Redesignated the 15th Airlift Squadron on 1 January 1992 under the 63rd Operations Group, the 15th inactivated on 26 July 1993.

The squadron reactivated on 1 October 1993 at Charleston Air Force Base, South Carolina, and was assigned to the 437th Operations Group.
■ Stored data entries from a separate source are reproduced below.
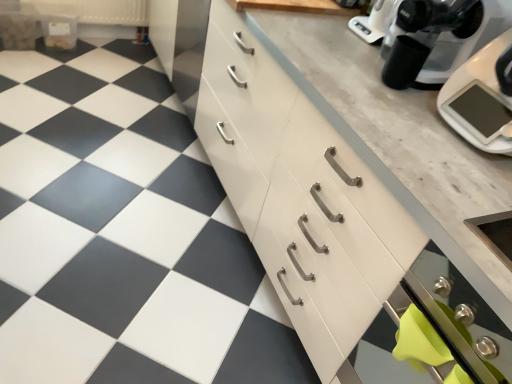
Question: Does white wood cabinet at center, the second cabinetry from the top, have a lesser height compared to white glossy tile at center?

Choices:
 (A) no
 (B) yes

Answer: (A)

Question: Is white wood cabinet at center, the 2th cabinetry from the back, oriented towards white glossy tile at center?

Choices:
 (A) no
 (B) yes

Answer: (B)

Question: Is white wood cabinet at center, positioned as the 1th cabinetry in bottom-to-top order, at the right side of white glossy tile at center?

Choices:
 (A) no
 (B) yes

Answer: (B)

Question: Is white wood cabinet at center, positioned as the 1th cabinetry in bottom-to-top order, at the left side of white glossy tile at center?

Choices:
 (A) no
 (B) yes

Answer: (A)

Question: Is white wood cabinet at center, positioned as the 1th cabinetry in bottom-to-top order, not within white glossy tile at center?

Choices:
 (A) yes
 (B) no

Answer: (A)

Question: From a real-world perspective, is white glossy tile at center physically located above or below white glossy cabinet at upper right, which is the 2th cabinetry from bottom to top?

Choices:
 (A) above
 (B) below

Answer: (B)

Question: Based on their positions, is white glossy tile at center located to the left or right of white glossy cabinet at upper right, placed as the 1th cabinetry when sorted from top to bottom?

Choices:
 (A) left
 (B) right

Answer: (A)

Question: Is white glossy tile at center inside the boundaries of white glossy cabinet at upper right, placed as the 1th cabinetry when sorted from top to bottom, or outside?

Choices:
 (A) inside
 (B) outside

Answer: (B)

Question: Based on their sizes in the image, would you say white glossy tile at center is bigger or smaller than white glossy cabinet at upper right, acting as the 2th cabinetry starting from the front?

Choices:
 (A) small
 (B) big

Answer: (A)

Question: Does point (450, 31) appear closer or farther from the camera than point (476, 87)?

Choices:
 (A) farther
 (B) closer

Answer: (A)

Question: In terms of size, does black plastic coffee maker at upper right appear bigger or smaller than white glossy kitchen scale at upper right?

Choices:
 (A) big
 (B) small

Answer: (B)

Question: Visually, is black plastic coffee maker at upper right positioned to the left or to the right of white glossy kitchen scale at upper right?

Choices:
 (A) left
 (B) right

Answer: (A)

Question: From the image's perspective, is black plastic coffee maker at upper right positioned above or below white glossy kitchen scale at upper right?

Choices:
 (A) above
 (B) below

Answer: (A)

Question: From the image's perspective, is white glossy kitchen scale at upper right positioned above or below stainless steel oven at lower right?

Choices:
 (A) below
 (B) above

Answer: (B)

Question: Considering the positions of point (507, 56) and point (368, 380), is point (507, 56) closer or farther from the camera than point (368, 380)?

Choices:
 (A) farther
 (B) closer

Answer: (B)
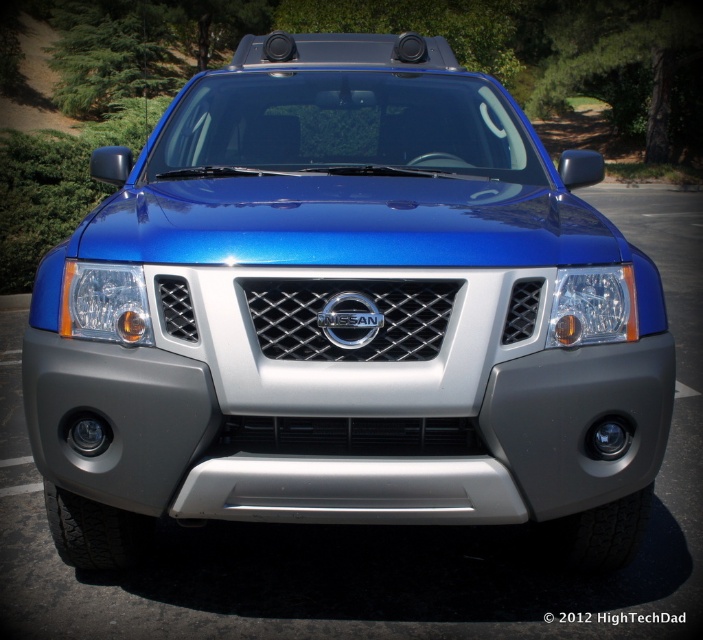
Is translucent plastic headlight at left thinner than clear plastic headlight at center-right?

Incorrect, translucent plastic headlight at left's width is not less than clear plastic headlight at center-right's.

Does translucent plastic headlight at left appear over clear plastic headlight at center-right?

Yes, translucent plastic headlight at left is above clear plastic headlight at center-right.

The image size is (703, 640). Describe the element at coordinates (103, 301) in the screenshot. I see `translucent plastic headlight at left` at that location.

You are a GUI agent. You are given a task and a screenshot of the screen. Output one action in this format:
    pyautogui.click(x=<x>, y=<y>)
    Task: Click on the translucent plastic headlight at left
    This screenshot has height=640, width=703.
    Given the screenshot: What is the action you would take?
    pyautogui.click(x=103, y=301)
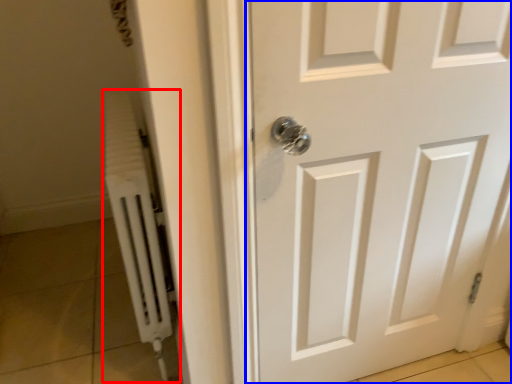
Question: Among these objects, which one is nearest to the camera, radiator (highlighted by a red box) or door (highlighted by a blue box)?

Choices:
 (A) radiator
 (B) door

Answer: (B)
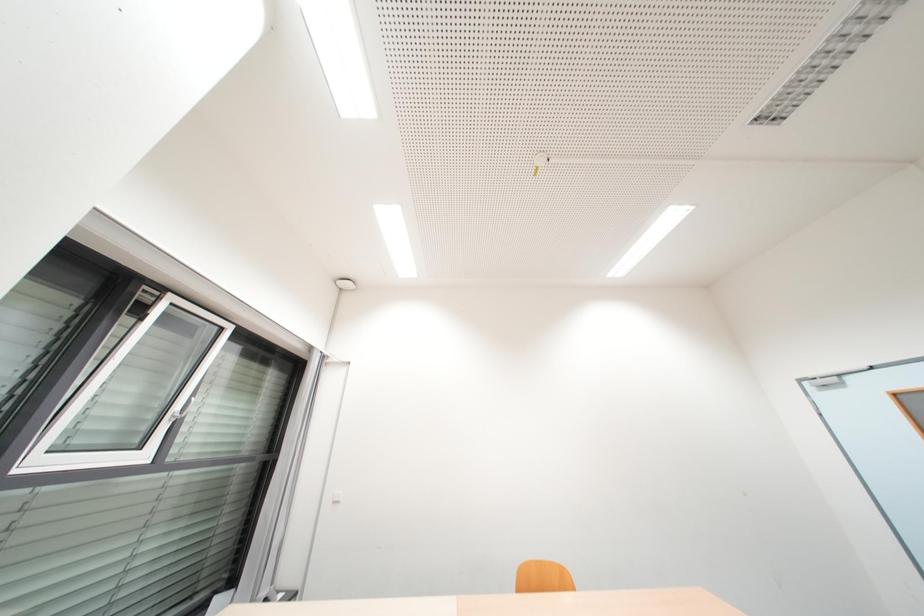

The 15th received its first McDonnell Douglas C-17 Globemaster III in June 1993.

==Lineage==
- Constituted as the 15th Transport Squadron on 20 November 1940
 Activated on 4 December 1940
 Redesignated 15th Troop Carrier Squadron on 4 July 1942
 Inactivated on 31 July 1945
- Activated on 30 September 1946
 Redesignated 15th Troop Carrier Squadron, Medium on 1 July 1948
 Redesignated 15th Troop Carrier Squadron, Heavy on 15 August 1948
 Redesignated 15th Military Airlift Squadron on 8 January 1966
 Redesignated 15th Airlift Squadron on 1 January 1992
 Inactivated on 26 July 1993
- Activated on 1 October 1993

===Assignments===
- 61st Transport Group (later 61st Troop Carrier Group), 4 December 1940 – 31 July 1945
- 61st Troop Carrier Group, 30 September 1946
- 63d Troop Carrier Group, 8 October 1959
- 63d Troop Carrier Wing (later 63d Military Airlift Wing), 18 January 1963
- 63d Military Airlift Group, 1 October 1978
- 63d Military Airlift Wing, 1 July 1980
- 63d Operations Group, 1 January 1992 – 26 July 1993
- 437th Operations Group, 1 October 1993 – present

===Stations===

- Duncan Field, Texas, 4 December 1940
- Augusta Airport, Georgia, 12 July 1941
- Pope Field, North Carolina, 24 May 1942
- Lubbock Army Air Field, Texas, 15 November 1942
- Pope Field, North Carolina, 26 February–30 April 1943
- Lourmel Airfield, Algeria, 15 May 1943
- Kairouan Airfield, Tunisia, 21 June 1943
- Licata Airfield, Sicily, 3 September 1943
- Sciacca Airfield, Sicily, 6 October 1943 – 12 February 1944
- RAF Barkston Heath (AAF-483), England, 18 February 1944
- Abbeville/Drucat Airfield (B-92), France, 13 March–19 May 1945

- Waller Field, Trinidad, 19 May–31 July 1945
- AAF Station Eschborn, Germany, 30 September 1946
- AAF Station Frankfurt (later Rhein-Main Air Base), Germany, 9 February 1947 – 21 July 1950
- McChord Air Force Base, Washington, 26 July–4 December 1950
- Ashiya Air Base, Japan, 13 December 1950
- Tachikawa Air Base, Japan, 26 March–18 November 1952
- Larson Air Force Base, Washington, 21 November 1952
- Donaldson Air Force Base, South Carolina, 25 August 1954
- Hunter Air Force Base, Georgia, 1 April 1963
- Norton Air Force Base, California, 1 April 1967 – 26 July 1993
- Charleston Air Force Base (later Joint Base Charleston), South Carolina, 1 October 1993 – present

===Aircraft===

- Douglas C-33 (1941)
- Douglas C-39 (1941–1942)
- Douglas C-47 Skytrain (1942–1945, 1946–1948)
- Douglas C-54 Skymaster (1948–1952)

- Douglas C-124 Globemaster II (1952–1967)
- Lockheed C-141 Starlifter (1967–1997)
- Boeing C-17 Globemaster III (1997–present)

===Awards and campaigns===
- Campaigns. World War II: Sicily; Naples-Foggia; Normandy; Northern France; Rhineland; Central Europe. Korea: CCF Intervention; First UN Counteroffensive; CCF Spring Offensive; UN Summer-Fall Offensive; Second Korean Winter; Korean Summer-Fall, 1952.
- Decorations. Distinguished Unit Citations: Sicily, 11 July 1943; France, [6–7] Jun 1944; Korea, 13 December 1950 – 21 April 1951. Air Force Outstanding Unit Awards: 1 July 1957 – 10 December 1962; 1 July 1968 – 30 June 1969; 1 July 1970 – 30 June 1971; 1 June 1978 – 31 May 1980; 1 Jan-31 Dec 1983; 1 Jan-31 Dec 1987; 1 January 1990 – 30 April 1991. Republic of Korea Presidential Unit Citation: 1 Jul 1951–[18 Nov 1952]. Republic of Vietnam Gallantry Cross with Palm: 1 April 1966 – 8 January 1973.